[Saved data entries]
-- Opening Marker --

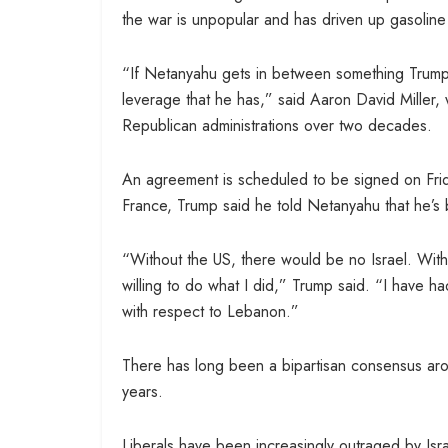
the war is unpopular and has driven up gasoline
“If Netanyahu gets in between something Trump r
leverage that he has,” said Aaron David Miller
Republican administrations over two decades.
An agreement is scheduled to be signed on Fri
France, Trump said he told Netanyahu that he’s
“Without the US, there would be no Israel. Wit
willing to do what I did,” Trump said. “I have h
with respect to Lebanon.”
There has long been a bipartisan consensus arou
years.
Liberals have been increasingly outraged by Isra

-- Closing Marker --

◆ WHAT TO WORK ON:
Reproduce the lines above word for word, leaving out the pictures.

◆ TASK OUTPUT:
the war is unpopular and has driven up gasoline
“If Netanyahu gets in between something Trump r
leverage that he has,” said Aaron David Miller
Republican administrations over two decades.
An agreement is scheduled to be signed on Fri
France, Trump said he told Netanyahu that he’s
“Without the US, there would be no Israel. Wit
willing to do what I did,” Trump said. “I have h
with respect to Lebanon.”
There has long been a bipartisan consensus arou
years.
Liberals have been increasingly outraged by Isra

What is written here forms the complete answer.